[Opening Data for processing section]

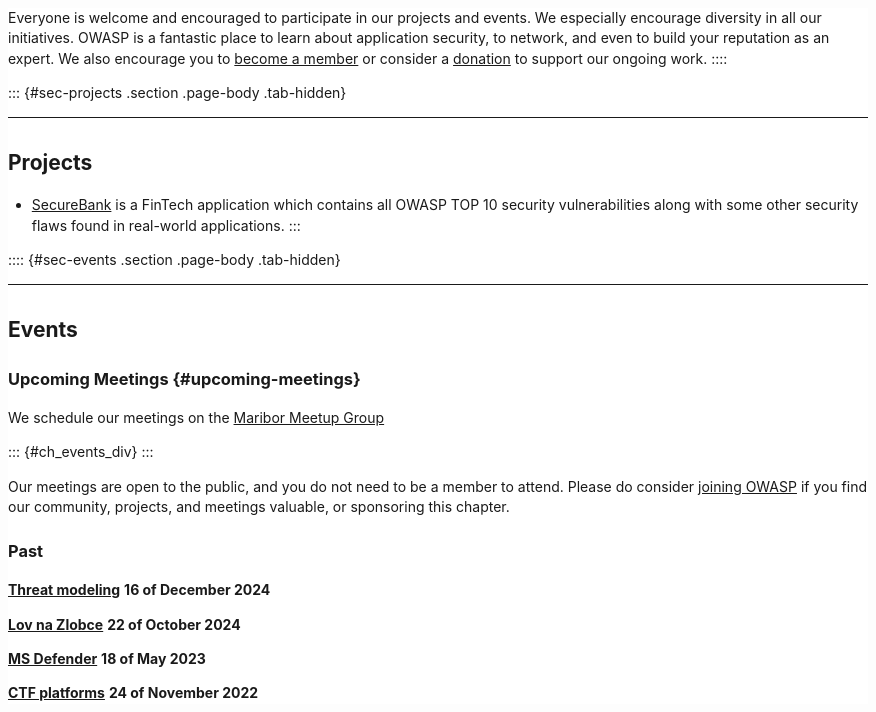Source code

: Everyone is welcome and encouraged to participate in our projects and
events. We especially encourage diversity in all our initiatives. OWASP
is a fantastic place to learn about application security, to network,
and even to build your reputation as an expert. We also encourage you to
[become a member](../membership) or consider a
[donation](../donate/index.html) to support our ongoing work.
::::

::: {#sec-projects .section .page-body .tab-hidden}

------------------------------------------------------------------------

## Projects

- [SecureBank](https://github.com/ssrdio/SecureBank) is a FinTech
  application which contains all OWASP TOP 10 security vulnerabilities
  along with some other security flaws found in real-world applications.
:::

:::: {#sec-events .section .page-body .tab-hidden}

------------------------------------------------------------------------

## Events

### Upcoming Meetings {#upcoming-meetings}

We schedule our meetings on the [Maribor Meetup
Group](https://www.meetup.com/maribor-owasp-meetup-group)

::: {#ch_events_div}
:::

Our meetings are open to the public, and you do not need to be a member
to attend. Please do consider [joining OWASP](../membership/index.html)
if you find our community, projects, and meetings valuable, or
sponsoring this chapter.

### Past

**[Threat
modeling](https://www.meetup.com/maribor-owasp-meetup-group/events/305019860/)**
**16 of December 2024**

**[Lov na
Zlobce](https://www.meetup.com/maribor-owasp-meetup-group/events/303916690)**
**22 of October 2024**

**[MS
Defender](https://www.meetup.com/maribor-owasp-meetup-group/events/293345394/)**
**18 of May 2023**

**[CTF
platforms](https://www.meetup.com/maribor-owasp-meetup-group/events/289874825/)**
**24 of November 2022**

[Closing Data for processing section]

* _What the task requires_: Reproduce every line in the records above that contains the word "consider".

* _Written answer_:
[become a member](../membership) or consider a
to attend. Please do consider [joining OWASP](../membership/index.html)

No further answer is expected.